The Biden administration wants 50 percent of all new vehicle sales to be electric by the year 2030, and automakers have invested billions in response.

Despite lower prices and federal tax credits, Robinson said affordability is the critical issue for EV adoption. He points to a huge disconnect between what consumers think they'll be paying for a new car, and what they may be forced to pay.

"We see that 80 percent of U.S. consumers are still expecting to pay less than $50,000 for their next vehicle," he said. "We're already there."

Halfway through 2023, the average new car buyer in the U.S. paid $48,334, according to Kelley Blue Book.
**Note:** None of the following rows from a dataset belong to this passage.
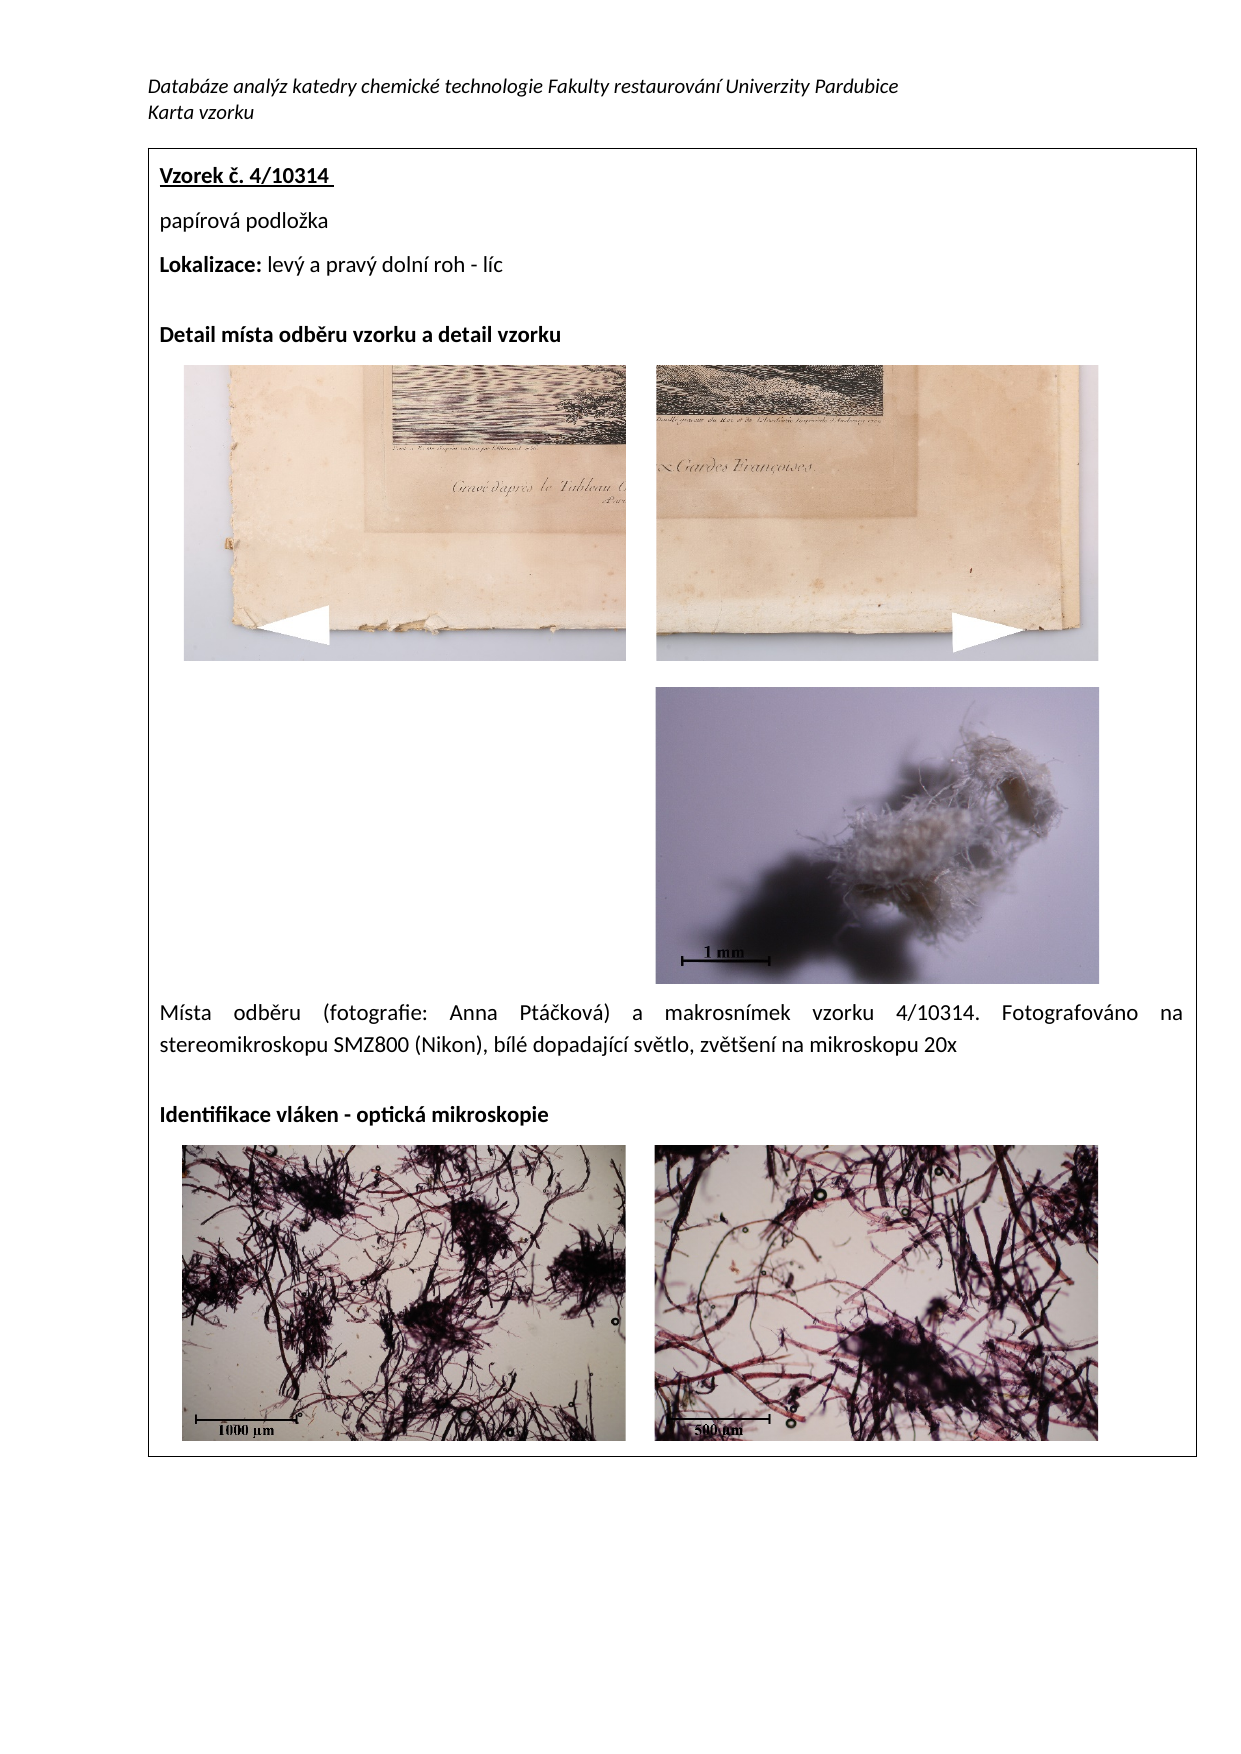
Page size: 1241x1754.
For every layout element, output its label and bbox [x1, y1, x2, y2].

picture [655, 687, 1100, 984]
picture [656, 365, 1099, 661]
picture [182, 1145, 626, 1441]
table_cell [149, 149, 1196, 1456]
picture [183, 365, 626, 661]
picture [654, 1145, 1099, 1441]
In addition to price, the study found consumers have other concerns about switching to an electric vehicle:

  • Driving range remains a key barrier
  • Availability of chargers
  • How long it takes to charge a vehicle

Robinson said the environment is a factor but not the top motivator for most consumers.

"It actually slots in as the number two concern, but it is overshadowed by and large by this idea that people are going to be saving tons of money on their fuel," he said. "That translates into the fact that moving towards an electric future has always been a pocketbook issue for consumers."

For now, some of the major automakers are increasingly meeting customers in the middle by shifting to lower-priced hybrid models. Tesla has teased a more affordable $25,000 EV in production as early as 2025.

In January, the White House announced $623 million in grants to help build an electric vehicle charging network across the country.